Math Word Problems

In this project, we will use an LLM to solve math word problems, such as this one ¹:

Very early this morning, Elise left home in a cab headed for the hospital. Fortunately, the roads were clear, and the cab company only charged her a base price of $3, and $4 for every mile she traveled. If Elise paid a total of $23, how far is the hospital from her house?

We will explore several prompting strategies, some of which will be more effective than the others at solving math word problems. However, all the strategies are quite generic and will be broadly applicable to a wide variety of tasks. We will also use this project to introduce the OpenAI Completions API, which is a widely used API for LLMs.

Prerequisites

You will need to comfortable with text processing and regular expressions. If you are not, we recommend the following resources:

Chapter 2 of Speech and Language Processing by Dan Jurafsky and James H. Martin is an in-depth introduction to regular expressions.
The Regular Expression HOWTO by A.M. Kuchling is a gentler introduction to regular expressions in Python.

The Completions API

The LLM that we will use in this assignment is Meta Llama 3.1 (8B). (We are deliberately not using Llama 3.1 Instruct, which is the instruction-tuned or “chat model”. The instruction-tuned model is even more capable on math word problems. However, the techniques that we will explore are also useful when working with instruction-tuned model to solve harder problems than math word problems.) Although it is a relatively small LLM, it is very capable for its size. The following code shows you how to query it:

from openai import OpenAI

client = OpenAI(base_url=URL, api_key=KEY)
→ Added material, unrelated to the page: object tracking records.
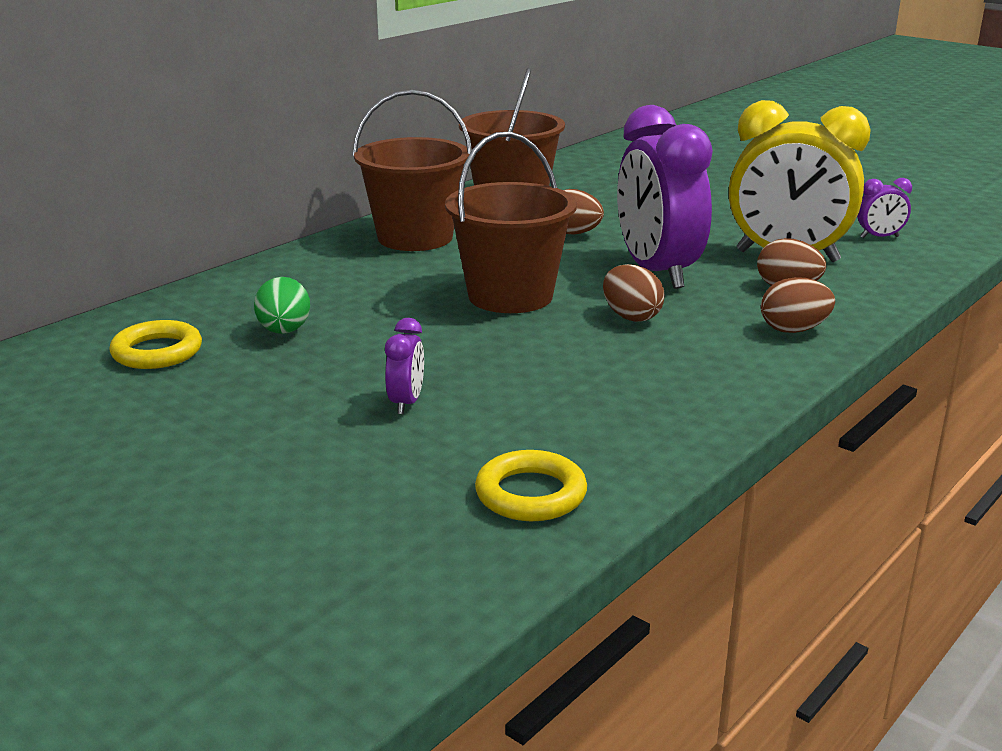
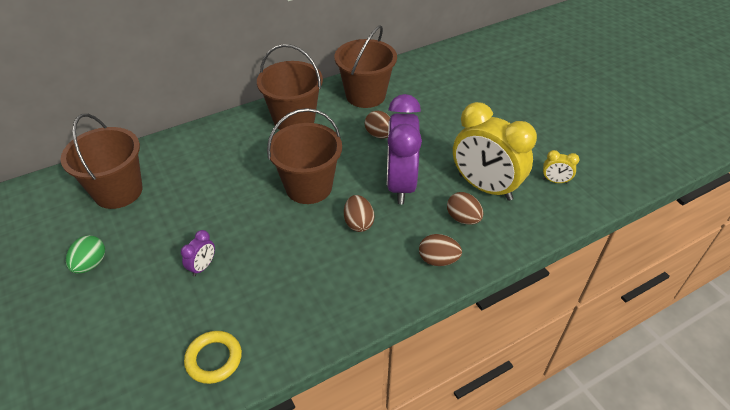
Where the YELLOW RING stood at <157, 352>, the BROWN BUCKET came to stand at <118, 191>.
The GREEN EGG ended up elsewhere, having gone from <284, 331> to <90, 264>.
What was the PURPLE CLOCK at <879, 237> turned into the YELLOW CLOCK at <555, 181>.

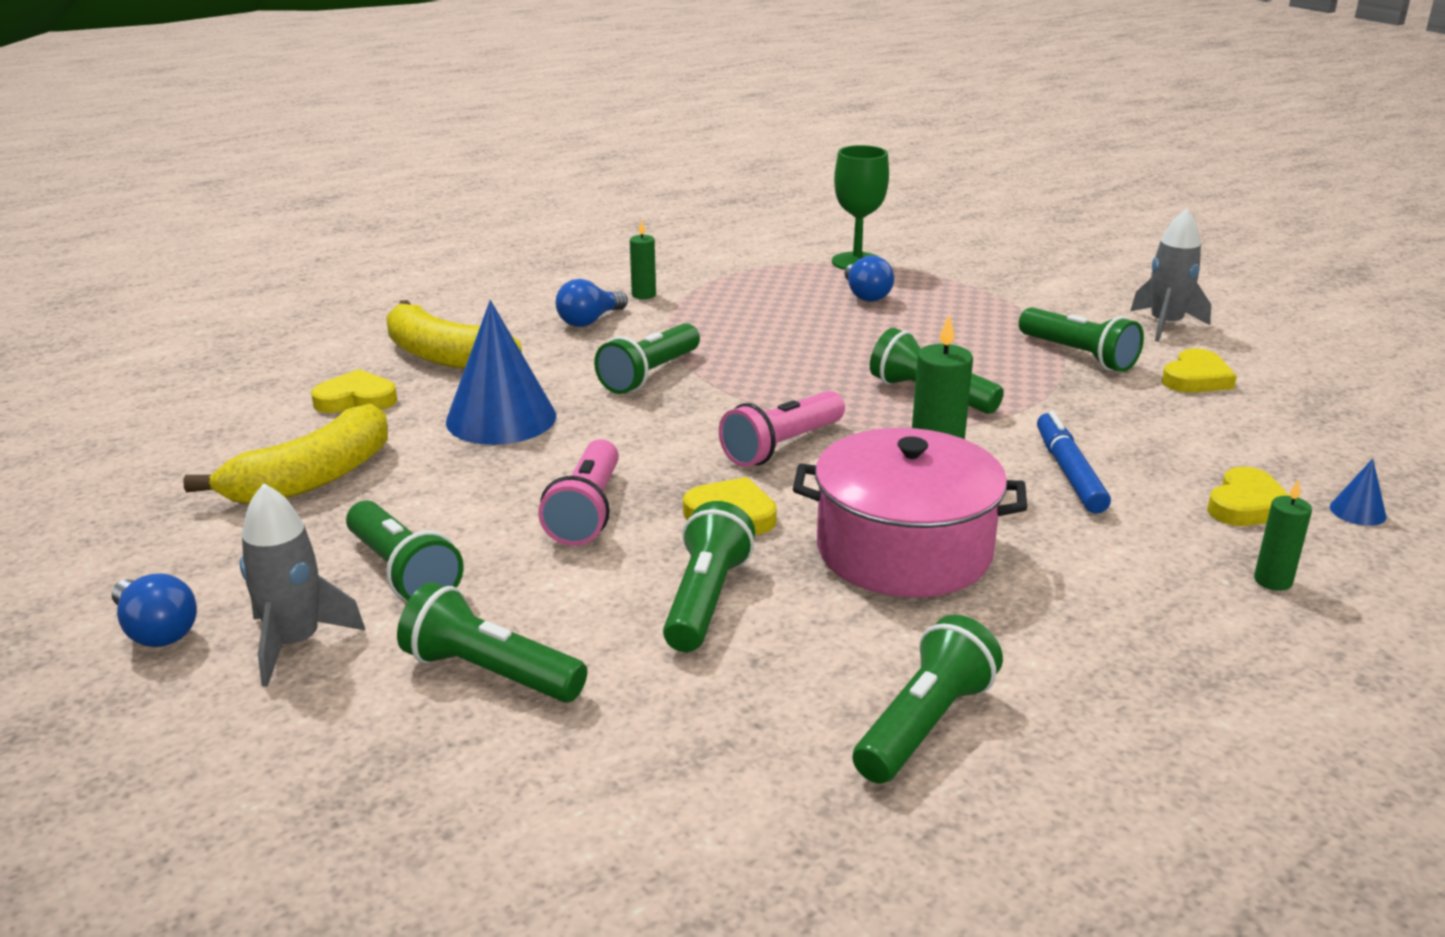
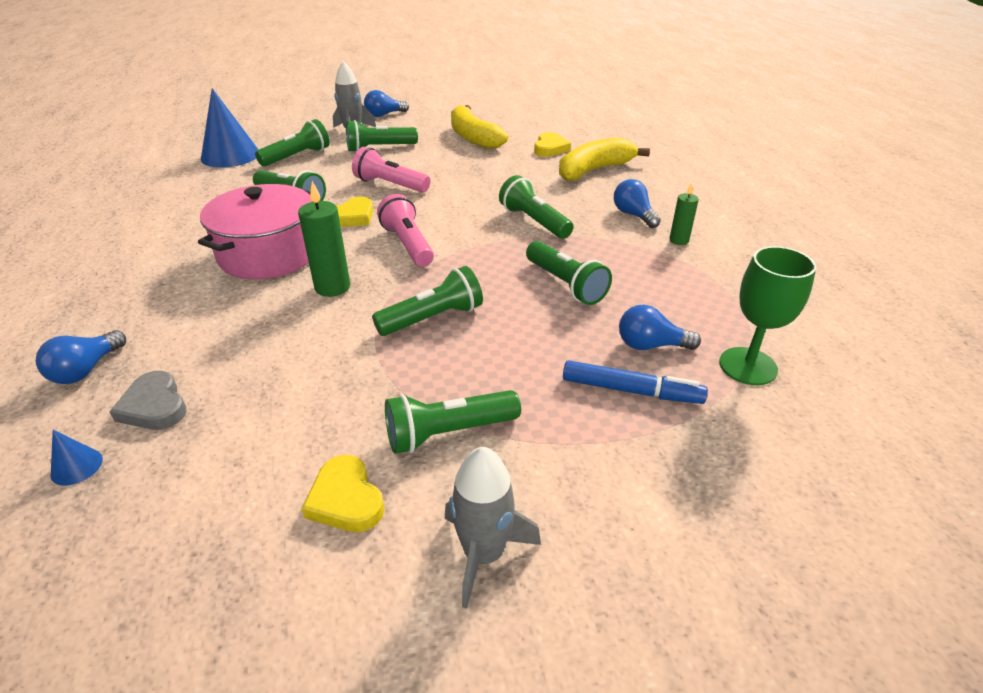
The BLUE CONE ended up elsewhere, having gone from <501, 418> to <230, 155>.
The GREEN FLASHLIGHT ended up elsewhere, having gone from <925, 724> to <565, 284>.
The BLUE MARKER ended up elsewhere, having gone from <1069, 472> to <631, 390>.
What was the YELLOW HEART at <1247, 505> turned into the GREY HEART at <154, 406>.
Where the GREEN CANDLE stood at <1273, 581>, the BLUE LIGHT BULB came to stand at <86, 370>.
resp = client.completions.create(
    model="meta-llama/Meta-Llama-3.1-8B",
    temperature=0.2,
    max_tokens=100,
    stop=["\n"],
    prompt="Shakespeare was"

)
print(resp.choices[0].text)

When you run this code, you may see something like this:

born in Stratford-upon-Avon, England, in 1564. His father was a glove-maker and his mother was the daughter of a landowner. Shakespeare attended grammar school in Stratford, and his education was broad and rigorous. He was well versed in literature, history, and the classics. At the age of 18, he married Anne Hathaway, who was eight years his senior. The couple had three children: Susanna, Hamnet, and Judith. Shakespeare began

You should play around with the code above and review the Completions API Reference and the Completions Guide. Note that the model that we host does not support every optional argument that the API documents. However, you can set the stop sequences, set the sampling temperature, setup nucleus sampling, and control the generation length.

Zero-Shot Prompting

A base model is not specifically designed to answer questions. All it does is complete the prompt with likely text. For example, if we prompt the model with exactly the text of the math word problem above, you may get an answer, an explanation, or even a continuation of the problem. For example, after five attempts at temperature 0.2, I got the model to produce the following hint instead of the answer:

Hint: You can use the equation 3 + 4x = 23, where x is the distance in miles.

Task 1: Your first task is to figure out how to prompt the model so that it fairly reliably produces an answer for a math word problem: an answer that is always a number. To do so, write a pair of functions that (1) take a math word problem and turns it into a prompt that elicits a direct answer from the LLM and (2) takes the LLM response, which will always be a string, and turns it into a number. The latter function should return None if the LLM does not produce a number as directed.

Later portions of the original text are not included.